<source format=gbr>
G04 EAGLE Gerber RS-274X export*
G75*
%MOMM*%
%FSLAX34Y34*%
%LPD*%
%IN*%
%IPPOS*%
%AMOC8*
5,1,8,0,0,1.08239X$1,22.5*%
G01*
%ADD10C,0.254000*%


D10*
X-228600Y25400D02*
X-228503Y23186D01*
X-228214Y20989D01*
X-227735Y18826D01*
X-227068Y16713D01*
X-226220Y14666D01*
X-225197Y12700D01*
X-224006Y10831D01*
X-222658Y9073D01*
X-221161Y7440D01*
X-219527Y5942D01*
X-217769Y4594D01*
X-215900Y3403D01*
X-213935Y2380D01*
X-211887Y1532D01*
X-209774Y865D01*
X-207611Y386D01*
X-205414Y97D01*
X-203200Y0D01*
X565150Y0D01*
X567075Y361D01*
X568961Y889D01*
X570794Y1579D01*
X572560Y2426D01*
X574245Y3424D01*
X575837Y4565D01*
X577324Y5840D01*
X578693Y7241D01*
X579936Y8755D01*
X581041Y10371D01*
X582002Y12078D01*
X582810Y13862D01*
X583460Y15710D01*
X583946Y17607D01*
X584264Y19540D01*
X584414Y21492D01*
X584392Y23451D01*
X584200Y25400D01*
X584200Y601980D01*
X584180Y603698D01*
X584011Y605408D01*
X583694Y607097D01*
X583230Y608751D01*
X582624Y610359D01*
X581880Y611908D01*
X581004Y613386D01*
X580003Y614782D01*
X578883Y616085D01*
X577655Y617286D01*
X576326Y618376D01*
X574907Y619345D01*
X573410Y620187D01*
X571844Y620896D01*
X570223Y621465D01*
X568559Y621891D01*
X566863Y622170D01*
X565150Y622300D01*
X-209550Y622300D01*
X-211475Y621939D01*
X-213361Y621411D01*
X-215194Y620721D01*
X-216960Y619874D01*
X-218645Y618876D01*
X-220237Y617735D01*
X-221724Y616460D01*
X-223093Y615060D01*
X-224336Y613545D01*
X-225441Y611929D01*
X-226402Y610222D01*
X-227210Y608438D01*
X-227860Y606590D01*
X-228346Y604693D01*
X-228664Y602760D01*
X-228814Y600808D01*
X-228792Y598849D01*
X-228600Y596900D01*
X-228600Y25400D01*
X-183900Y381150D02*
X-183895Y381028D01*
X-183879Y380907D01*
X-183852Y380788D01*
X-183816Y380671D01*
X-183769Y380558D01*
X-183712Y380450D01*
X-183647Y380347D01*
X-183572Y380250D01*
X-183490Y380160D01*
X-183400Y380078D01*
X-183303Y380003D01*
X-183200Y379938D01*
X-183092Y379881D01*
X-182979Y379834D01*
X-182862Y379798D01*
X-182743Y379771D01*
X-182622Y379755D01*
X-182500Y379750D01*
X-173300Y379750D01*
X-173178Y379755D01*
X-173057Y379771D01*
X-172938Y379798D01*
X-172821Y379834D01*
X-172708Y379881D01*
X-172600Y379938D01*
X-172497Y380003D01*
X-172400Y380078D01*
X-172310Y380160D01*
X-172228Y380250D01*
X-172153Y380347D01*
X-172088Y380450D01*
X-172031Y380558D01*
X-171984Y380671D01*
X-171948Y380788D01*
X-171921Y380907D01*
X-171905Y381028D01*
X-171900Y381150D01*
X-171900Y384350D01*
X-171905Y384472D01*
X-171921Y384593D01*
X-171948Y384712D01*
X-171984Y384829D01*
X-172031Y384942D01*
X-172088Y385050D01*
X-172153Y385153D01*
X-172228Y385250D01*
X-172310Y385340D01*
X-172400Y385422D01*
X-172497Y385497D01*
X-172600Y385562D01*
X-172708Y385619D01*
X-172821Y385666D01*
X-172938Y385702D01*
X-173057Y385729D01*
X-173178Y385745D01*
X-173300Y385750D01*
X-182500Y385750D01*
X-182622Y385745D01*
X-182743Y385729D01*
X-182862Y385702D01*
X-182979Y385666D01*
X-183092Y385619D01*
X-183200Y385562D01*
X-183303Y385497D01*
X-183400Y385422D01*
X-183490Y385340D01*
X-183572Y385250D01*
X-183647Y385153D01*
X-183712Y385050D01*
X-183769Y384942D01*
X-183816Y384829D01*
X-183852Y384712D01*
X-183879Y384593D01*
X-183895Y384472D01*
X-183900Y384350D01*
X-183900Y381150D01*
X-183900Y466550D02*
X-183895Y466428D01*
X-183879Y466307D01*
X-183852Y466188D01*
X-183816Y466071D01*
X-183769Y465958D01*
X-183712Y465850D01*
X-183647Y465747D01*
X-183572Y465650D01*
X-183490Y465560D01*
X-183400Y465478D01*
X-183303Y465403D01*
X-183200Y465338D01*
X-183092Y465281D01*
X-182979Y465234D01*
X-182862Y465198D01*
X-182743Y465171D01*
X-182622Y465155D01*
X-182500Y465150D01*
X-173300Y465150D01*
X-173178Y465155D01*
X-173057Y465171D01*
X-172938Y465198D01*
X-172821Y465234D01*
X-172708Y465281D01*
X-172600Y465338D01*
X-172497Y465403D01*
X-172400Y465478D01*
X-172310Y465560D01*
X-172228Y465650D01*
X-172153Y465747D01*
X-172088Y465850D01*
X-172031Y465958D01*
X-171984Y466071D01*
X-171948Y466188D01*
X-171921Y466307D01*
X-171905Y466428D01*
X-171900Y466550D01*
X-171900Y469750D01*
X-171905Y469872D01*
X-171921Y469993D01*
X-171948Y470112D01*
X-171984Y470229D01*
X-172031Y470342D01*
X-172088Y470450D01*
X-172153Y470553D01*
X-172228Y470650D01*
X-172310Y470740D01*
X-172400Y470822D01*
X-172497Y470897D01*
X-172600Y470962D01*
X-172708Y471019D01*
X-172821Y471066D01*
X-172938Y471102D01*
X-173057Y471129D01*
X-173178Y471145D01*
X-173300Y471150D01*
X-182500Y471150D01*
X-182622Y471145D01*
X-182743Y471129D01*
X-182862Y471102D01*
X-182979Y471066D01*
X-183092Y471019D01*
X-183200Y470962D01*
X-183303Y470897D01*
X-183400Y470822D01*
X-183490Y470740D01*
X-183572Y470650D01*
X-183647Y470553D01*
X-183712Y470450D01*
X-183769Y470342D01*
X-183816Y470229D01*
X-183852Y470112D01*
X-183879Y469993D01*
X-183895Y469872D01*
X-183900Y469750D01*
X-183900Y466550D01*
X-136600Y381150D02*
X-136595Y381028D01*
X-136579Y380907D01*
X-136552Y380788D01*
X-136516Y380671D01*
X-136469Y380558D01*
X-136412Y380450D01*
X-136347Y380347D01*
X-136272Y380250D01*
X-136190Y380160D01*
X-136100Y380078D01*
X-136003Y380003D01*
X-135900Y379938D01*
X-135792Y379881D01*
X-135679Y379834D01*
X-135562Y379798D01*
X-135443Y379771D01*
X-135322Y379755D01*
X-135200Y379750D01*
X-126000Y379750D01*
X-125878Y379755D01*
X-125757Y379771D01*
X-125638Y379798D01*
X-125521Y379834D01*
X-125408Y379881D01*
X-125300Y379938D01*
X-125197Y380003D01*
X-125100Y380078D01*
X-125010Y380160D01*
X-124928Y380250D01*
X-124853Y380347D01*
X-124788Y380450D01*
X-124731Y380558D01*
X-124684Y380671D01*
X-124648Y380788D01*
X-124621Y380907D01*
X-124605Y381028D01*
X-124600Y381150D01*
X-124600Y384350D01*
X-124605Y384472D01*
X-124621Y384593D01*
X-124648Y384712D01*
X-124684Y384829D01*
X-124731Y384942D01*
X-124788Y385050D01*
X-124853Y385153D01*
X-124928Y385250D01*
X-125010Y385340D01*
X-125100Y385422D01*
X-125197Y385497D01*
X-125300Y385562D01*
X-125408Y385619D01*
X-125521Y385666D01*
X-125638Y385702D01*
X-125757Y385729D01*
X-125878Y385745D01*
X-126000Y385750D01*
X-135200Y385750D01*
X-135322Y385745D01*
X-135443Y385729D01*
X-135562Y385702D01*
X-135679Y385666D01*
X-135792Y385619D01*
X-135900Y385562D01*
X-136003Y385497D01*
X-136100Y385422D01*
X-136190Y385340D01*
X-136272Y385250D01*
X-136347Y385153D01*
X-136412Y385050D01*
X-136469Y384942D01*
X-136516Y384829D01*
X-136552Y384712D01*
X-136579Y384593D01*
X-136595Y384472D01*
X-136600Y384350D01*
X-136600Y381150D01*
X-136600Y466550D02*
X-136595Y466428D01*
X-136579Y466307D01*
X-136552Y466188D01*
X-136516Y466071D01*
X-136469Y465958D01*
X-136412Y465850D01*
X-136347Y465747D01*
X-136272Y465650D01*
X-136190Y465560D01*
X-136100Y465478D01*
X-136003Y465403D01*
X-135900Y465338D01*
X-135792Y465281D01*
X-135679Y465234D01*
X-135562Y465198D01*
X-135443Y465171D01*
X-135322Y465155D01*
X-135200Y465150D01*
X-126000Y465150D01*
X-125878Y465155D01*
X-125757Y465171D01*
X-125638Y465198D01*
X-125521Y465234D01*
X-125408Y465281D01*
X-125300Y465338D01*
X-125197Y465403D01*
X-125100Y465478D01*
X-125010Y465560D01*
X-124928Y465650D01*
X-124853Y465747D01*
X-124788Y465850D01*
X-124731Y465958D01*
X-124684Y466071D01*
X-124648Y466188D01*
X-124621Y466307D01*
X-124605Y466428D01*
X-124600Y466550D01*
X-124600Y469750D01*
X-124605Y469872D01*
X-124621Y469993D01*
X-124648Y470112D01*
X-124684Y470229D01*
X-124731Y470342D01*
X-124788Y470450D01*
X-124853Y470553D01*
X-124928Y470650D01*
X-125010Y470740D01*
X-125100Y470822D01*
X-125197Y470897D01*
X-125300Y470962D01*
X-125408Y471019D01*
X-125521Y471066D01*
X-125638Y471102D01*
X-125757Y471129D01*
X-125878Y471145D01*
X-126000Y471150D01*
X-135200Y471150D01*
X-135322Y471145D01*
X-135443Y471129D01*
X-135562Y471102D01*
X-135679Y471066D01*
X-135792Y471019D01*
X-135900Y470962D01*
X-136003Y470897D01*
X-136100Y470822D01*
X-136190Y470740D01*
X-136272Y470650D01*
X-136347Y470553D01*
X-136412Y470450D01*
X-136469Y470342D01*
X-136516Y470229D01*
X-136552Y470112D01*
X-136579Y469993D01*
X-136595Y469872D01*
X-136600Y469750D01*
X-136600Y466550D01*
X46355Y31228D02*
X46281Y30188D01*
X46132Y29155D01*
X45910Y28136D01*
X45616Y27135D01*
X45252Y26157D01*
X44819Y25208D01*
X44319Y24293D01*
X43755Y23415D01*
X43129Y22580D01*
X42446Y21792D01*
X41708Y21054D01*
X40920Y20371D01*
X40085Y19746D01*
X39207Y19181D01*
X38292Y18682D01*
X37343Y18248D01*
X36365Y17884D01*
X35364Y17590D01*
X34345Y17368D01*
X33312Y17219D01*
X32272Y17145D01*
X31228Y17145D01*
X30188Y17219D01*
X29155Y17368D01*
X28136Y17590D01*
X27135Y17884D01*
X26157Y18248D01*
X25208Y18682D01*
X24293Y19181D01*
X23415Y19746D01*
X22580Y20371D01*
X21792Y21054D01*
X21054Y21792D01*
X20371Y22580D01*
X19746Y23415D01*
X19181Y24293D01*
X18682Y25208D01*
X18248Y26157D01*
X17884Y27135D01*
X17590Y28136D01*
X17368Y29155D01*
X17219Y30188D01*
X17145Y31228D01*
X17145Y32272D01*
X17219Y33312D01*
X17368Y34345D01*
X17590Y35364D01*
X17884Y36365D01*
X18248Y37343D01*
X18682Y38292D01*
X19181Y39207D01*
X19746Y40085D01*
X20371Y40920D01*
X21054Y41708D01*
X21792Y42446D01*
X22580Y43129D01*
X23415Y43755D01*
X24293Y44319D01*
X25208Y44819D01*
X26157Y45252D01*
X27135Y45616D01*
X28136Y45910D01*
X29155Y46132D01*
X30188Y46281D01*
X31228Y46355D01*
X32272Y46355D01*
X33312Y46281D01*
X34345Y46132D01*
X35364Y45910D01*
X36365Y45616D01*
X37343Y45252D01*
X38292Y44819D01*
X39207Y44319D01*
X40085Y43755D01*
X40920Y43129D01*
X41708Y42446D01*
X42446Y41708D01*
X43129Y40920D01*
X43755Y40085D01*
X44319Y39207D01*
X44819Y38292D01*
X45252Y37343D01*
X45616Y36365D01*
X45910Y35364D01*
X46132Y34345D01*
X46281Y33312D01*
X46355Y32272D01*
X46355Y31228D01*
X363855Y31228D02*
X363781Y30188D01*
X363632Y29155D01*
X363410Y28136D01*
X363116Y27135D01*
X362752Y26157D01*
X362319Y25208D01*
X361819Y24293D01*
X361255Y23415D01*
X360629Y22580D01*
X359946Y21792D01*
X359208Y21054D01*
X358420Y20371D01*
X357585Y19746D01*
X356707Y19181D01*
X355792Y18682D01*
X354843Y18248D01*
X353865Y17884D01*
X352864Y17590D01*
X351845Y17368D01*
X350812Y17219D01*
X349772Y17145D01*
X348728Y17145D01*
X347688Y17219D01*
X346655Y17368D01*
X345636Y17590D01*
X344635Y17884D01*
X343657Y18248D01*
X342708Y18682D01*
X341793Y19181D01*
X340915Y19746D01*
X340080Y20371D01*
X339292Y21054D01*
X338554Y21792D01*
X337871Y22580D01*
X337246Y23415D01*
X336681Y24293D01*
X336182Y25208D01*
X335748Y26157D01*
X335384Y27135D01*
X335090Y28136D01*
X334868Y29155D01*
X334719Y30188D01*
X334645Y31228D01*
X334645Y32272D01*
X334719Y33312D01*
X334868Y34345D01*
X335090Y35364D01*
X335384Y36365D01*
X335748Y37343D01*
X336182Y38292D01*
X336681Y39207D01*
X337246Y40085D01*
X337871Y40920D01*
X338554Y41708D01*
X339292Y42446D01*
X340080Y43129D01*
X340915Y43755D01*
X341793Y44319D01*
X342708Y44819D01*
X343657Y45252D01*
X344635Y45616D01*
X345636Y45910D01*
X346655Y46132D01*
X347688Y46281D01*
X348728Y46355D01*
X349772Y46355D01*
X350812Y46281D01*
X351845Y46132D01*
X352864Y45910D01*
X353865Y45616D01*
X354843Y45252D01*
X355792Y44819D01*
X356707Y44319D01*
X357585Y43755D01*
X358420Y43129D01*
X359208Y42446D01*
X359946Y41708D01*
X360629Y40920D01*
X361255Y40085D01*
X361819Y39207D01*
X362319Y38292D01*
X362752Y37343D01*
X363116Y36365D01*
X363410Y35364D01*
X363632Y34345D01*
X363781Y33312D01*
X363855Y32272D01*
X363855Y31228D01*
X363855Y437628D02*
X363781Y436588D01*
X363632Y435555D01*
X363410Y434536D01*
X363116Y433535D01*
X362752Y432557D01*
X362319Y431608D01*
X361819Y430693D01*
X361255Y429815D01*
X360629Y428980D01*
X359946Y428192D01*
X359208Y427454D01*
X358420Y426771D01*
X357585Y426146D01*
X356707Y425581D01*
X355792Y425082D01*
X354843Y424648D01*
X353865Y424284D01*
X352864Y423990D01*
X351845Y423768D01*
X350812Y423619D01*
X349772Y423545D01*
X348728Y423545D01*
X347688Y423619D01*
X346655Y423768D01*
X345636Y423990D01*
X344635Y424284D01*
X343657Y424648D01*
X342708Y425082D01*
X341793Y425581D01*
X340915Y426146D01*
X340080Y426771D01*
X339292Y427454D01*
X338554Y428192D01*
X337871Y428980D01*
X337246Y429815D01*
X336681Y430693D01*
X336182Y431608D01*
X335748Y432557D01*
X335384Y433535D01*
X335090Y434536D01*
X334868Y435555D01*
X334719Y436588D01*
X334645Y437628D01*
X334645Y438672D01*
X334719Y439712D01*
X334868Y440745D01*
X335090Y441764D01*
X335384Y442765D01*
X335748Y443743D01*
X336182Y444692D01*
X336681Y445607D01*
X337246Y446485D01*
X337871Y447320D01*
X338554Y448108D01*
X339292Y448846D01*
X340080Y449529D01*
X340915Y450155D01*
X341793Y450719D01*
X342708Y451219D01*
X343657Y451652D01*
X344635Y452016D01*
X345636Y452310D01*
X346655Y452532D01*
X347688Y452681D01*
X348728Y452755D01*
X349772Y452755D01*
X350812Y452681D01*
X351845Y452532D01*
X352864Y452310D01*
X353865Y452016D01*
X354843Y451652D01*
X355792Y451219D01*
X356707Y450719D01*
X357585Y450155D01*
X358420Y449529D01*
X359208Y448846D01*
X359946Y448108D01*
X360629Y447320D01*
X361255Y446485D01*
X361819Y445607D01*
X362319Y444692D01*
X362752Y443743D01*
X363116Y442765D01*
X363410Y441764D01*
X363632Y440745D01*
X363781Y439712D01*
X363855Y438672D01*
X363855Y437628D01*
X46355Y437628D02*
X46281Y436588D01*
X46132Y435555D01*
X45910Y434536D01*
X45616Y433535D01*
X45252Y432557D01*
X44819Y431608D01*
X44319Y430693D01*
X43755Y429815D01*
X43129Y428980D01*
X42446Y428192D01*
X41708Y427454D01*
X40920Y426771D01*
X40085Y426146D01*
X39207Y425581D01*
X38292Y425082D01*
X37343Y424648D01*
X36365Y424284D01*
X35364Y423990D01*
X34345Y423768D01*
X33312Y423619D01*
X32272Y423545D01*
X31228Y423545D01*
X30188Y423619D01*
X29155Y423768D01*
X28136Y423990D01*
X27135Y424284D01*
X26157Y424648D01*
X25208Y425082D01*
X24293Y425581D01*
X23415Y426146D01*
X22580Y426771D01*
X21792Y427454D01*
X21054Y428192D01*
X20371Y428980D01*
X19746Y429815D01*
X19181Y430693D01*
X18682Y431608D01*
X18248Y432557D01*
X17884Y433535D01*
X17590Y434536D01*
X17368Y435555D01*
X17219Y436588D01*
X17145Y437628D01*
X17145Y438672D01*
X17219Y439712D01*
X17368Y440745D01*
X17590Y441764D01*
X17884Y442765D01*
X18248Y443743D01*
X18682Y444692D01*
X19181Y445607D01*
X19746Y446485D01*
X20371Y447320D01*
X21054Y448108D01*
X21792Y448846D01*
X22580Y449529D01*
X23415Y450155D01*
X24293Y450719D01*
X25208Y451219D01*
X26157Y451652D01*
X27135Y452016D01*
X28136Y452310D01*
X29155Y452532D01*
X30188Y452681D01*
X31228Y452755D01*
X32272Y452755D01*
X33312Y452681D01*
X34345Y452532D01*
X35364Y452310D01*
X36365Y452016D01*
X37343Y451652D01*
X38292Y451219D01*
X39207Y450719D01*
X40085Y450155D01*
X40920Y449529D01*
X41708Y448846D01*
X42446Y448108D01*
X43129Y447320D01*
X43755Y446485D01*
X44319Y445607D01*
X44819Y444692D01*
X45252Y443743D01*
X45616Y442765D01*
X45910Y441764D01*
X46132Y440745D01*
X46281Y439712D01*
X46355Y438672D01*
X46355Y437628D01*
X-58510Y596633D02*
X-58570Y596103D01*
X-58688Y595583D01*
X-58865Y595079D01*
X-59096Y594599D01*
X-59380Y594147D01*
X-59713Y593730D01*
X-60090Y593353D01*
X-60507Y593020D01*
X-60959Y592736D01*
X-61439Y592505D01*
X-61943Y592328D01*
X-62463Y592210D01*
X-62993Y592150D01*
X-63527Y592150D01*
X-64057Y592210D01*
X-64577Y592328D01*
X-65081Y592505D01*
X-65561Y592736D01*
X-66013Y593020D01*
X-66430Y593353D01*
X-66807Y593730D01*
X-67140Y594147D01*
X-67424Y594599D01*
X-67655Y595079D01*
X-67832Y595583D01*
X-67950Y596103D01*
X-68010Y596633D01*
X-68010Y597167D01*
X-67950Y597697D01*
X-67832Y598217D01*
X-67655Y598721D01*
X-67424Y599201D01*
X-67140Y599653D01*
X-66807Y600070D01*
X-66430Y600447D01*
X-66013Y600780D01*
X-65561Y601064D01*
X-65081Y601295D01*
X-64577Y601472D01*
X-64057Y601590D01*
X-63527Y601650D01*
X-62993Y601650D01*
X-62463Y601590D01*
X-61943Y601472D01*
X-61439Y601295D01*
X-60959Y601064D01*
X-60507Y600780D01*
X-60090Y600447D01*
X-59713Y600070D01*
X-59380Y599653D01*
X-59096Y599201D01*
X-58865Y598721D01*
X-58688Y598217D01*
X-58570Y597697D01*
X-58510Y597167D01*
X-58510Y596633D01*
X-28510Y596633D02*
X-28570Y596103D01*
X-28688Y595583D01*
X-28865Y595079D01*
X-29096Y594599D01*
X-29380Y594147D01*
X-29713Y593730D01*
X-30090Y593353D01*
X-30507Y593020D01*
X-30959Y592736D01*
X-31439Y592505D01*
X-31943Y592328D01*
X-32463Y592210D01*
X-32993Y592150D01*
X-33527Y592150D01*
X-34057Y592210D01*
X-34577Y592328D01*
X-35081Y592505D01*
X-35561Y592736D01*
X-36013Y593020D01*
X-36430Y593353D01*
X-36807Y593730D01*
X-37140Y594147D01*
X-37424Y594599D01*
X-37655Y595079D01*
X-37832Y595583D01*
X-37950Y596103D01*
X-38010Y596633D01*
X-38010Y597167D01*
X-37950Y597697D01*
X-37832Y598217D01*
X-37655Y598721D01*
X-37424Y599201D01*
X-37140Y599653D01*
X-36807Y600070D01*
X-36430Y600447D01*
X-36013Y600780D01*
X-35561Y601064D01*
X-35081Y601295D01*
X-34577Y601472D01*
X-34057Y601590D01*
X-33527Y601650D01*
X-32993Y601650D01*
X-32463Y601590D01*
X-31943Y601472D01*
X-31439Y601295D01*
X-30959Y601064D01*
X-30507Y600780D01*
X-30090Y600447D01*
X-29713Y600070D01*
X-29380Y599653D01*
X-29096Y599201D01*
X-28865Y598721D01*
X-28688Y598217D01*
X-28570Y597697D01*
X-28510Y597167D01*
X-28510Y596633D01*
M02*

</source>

---

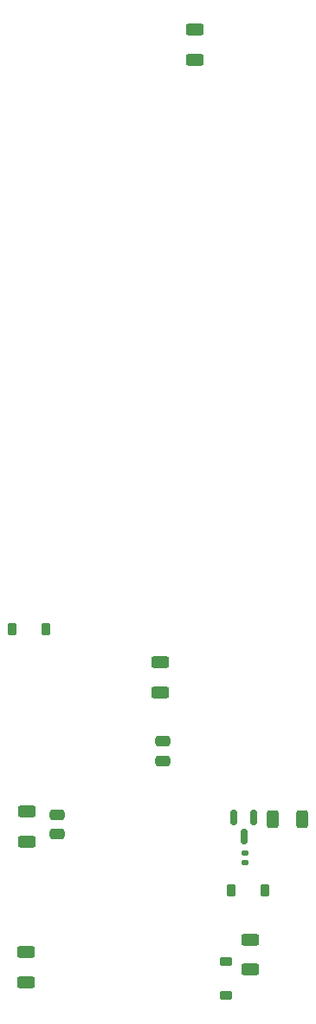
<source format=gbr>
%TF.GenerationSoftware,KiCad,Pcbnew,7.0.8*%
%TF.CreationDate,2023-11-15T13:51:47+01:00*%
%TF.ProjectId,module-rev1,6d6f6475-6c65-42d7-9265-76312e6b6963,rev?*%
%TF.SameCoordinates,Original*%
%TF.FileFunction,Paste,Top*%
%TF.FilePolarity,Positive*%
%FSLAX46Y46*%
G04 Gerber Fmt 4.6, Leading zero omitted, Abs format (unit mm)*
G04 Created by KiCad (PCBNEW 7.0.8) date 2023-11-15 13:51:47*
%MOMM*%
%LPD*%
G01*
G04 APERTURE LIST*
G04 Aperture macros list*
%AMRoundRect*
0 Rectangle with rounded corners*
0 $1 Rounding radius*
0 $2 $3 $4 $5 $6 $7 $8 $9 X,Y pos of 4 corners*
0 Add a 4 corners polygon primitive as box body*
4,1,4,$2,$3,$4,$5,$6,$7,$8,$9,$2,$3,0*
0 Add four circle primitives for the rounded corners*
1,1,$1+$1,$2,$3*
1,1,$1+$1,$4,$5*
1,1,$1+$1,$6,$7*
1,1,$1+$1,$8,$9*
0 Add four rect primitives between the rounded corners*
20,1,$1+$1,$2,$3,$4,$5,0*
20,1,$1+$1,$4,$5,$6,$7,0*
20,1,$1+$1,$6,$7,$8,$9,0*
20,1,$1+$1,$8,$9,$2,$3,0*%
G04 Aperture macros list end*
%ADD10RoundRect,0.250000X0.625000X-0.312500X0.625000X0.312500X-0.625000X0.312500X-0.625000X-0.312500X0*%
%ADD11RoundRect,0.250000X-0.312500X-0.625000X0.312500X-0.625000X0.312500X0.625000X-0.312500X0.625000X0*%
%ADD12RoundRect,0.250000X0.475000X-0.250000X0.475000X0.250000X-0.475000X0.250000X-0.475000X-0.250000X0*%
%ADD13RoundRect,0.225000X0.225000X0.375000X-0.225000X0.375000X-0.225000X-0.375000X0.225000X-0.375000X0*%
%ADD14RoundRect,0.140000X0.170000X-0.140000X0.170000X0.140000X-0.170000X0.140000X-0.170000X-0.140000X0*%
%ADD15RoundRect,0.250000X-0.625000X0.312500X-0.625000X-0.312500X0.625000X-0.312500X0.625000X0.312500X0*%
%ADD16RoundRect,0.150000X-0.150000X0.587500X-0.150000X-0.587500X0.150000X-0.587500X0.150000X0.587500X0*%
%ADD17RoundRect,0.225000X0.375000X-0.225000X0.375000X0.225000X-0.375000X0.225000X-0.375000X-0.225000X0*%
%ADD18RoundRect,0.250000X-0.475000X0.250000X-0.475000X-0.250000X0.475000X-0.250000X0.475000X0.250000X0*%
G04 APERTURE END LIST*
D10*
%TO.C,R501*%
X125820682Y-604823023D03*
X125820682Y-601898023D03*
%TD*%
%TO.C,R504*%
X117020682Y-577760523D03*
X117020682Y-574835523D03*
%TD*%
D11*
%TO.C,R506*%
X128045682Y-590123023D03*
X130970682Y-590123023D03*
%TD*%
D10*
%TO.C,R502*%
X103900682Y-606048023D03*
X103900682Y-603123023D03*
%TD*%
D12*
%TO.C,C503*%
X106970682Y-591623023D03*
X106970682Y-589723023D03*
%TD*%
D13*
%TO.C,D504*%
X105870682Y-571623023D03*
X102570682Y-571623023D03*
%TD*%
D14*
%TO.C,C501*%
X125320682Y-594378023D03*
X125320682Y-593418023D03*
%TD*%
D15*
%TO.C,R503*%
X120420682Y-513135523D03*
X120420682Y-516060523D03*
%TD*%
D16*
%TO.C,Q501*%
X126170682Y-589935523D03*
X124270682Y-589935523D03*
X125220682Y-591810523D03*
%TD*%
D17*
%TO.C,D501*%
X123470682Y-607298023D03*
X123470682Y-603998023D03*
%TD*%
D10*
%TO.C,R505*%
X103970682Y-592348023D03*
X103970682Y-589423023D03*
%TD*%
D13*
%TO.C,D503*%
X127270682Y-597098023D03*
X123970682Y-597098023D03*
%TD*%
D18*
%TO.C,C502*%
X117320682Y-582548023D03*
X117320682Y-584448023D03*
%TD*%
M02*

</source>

## Exercise prompt
Above are the lines; repeat exactly the ones from the line containing "X568961Y889D01*" down to the line containing "X570223Y621465D01*", both inclusive.

## Task response
X568961Y889D01*
X570794Y1579D01*
X572560Y2426D01*
X574245Y3424D01*
X575837Y4565D01*
X577324Y5840D01*
X578693Y7241D01*
X579936Y8755D01*
X581041Y10371D01*
X582002Y12078D01*
X582810Y13862D01*
X583460Y15710D01*
X583946Y17607D01*
X584264Y19540D01*
X584414Y21492D01*
X584392Y23451D01*
X584200Y25400D01*
X584200Y601980D01*
X584180Y603698D01*
X584011Y605408D01*
X583694Y607097D01*
X583230Y608751D01*
X582624Y610359D01*
X581880Y611908D01*
X581004Y613386D01*
X580003Y614782D01*
X578883Y616085D01*
X577655Y617286D01*
X576326Y618376D01*
X574907Y619345D01*
X573410Y620187D01*
X571844Y620896D01*
X570223Y621465D01*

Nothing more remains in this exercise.